Pendekar muda dari Jepang itu berusaha untuk mempergunakan kegesitannya menghindar dan mencari kesempatan untuk menangkap lengan lawan. Akan tetapi diam-diam dia terkejut. Pendekar ini belum lama datang dari Jepang, belum banyak dia bertanding melawan jago-jago silat di Tiongkok sehingga dia tidak begitu mengerti akan sifat ilmu silat yang asing baginya ini.

Ilmu silat mengutamakan kecepatan, sama sekali tidak memberi kesempatan kepada lawan untuk balas menyerang. Apalagi ilmu golok adalah ilmu permainan senjata yang paling cepat gerakannya, yang mengutamakan bacokan, guratan dan tusukan sehingga mata golok yang amat tajam serta ujungnya yang runcing itu tiada hentinya menyambar mencari kulit dan daging lawan.

Melihat betapa tiga batang golok itu rnengurungnya dari semua penjuru, sibuk jugalah Nagai Ici, Baiknya dia memang memiliki kegesitan yang luar biasa sehingga biarpun dia harus montang-manting, melejit dan berjumpalitan kesana kemari, dapat juga dia menyelamatkan dirinya. Dia berteriak keras dan tubuhnya mencelat lima meter jauhnya keluar dari kalangan pertempuran.

Tiga orang pengeroyoknya mendapat hati, mengira bahwa jago Jepang itu terdesak dan ketakutan hingga melarikan diri. Sambil memaki dan tertawa mengejek ketiganya menyerbu sekaligus dan menghujani serangan kepada Nagai Ici Si Samurai Merah.

Tiba-tiba terdengar pekik dahsyat dari mulut jago Jepang itu, pekik berbunyi “yaaaaat!” tiga kali disusul menyambarnya sinar kemerahan tiga kali pula. Terdengar pekik kesakitan, golok jatuh berdencing dan pertempuran kacau-balau.
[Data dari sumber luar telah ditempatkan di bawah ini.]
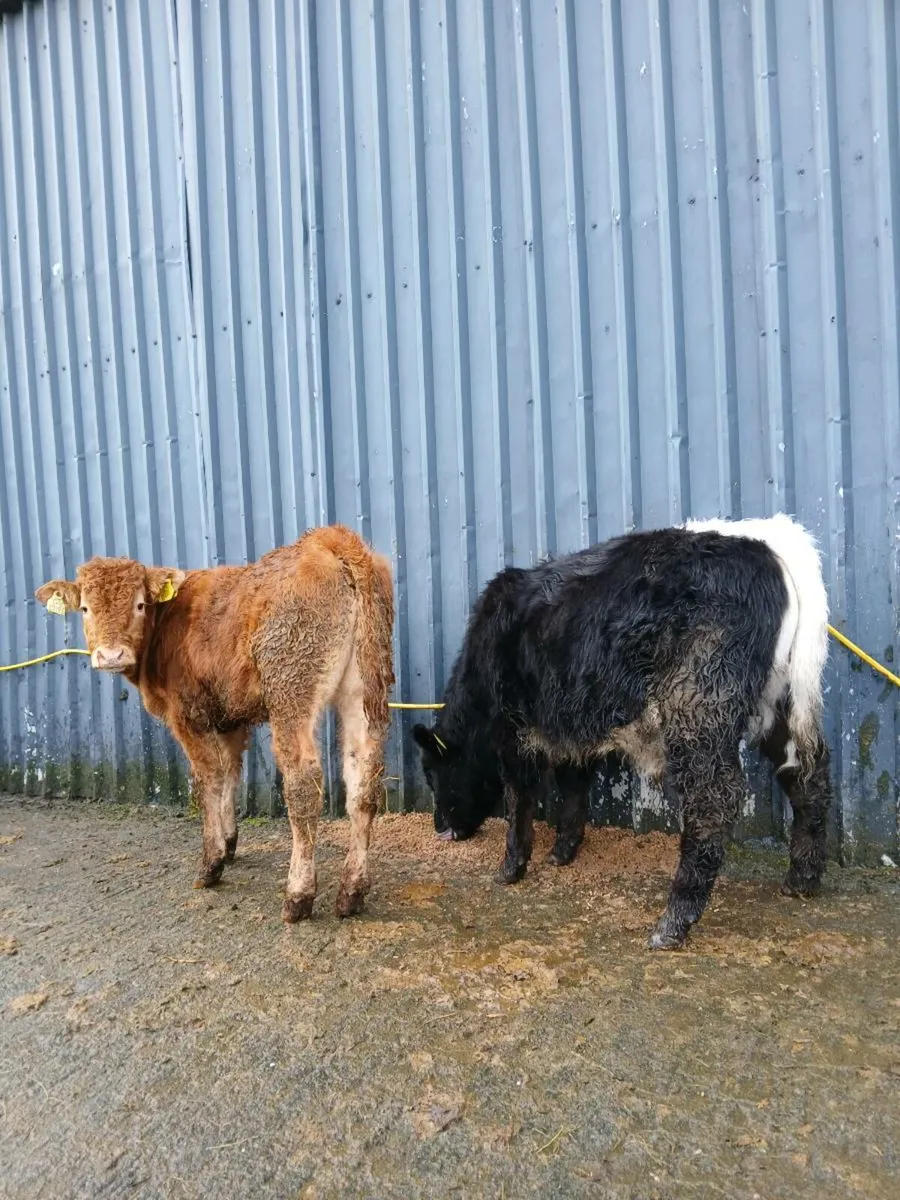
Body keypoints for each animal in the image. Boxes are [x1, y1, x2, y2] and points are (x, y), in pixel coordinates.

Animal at [37, 525, 394, 922]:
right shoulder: (229, 718)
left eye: (139, 604)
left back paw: (298, 895)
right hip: (363, 687)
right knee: (364, 780)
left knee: (303, 783)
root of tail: (329, 540)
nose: (111, 655)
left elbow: (207, 781)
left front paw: (211, 863)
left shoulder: (187, 714)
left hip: (290, 690)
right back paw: (351, 892)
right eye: (85, 608)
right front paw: (230, 842)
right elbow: (230, 775)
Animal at [413, 515, 834, 949]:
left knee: (714, 798)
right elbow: (574, 787)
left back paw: (672, 923)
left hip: (699, 706)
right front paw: (563, 852)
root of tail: (768, 540)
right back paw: (801, 879)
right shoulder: (570, 730)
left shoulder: (514, 732)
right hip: (781, 704)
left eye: (432, 773)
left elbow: (519, 799)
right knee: (807, 775)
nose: (440, 829)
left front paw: (511, 867)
Ketika keadaan hening kembali, si jago muda dari Jepang itu sudah berdiri dengan kuda-kudanya yang gagah, yaitu kedua kaki dipentang lebar, tubuh merendah, tangan kiri diangkat tinggi diatas kepala dengan jari-jari terbuka lurus keatas, tangan kanan diatas gagang pedang samurai yang ternyata kini telah bersarang kembali ke dalam sarung pedang di pinggangnya. Sepasang matanya yang tajam berkilau itu menyapu kanan kiri. Sikapnya garang dan gagah seperti seekor harimau menghadapi bahaya!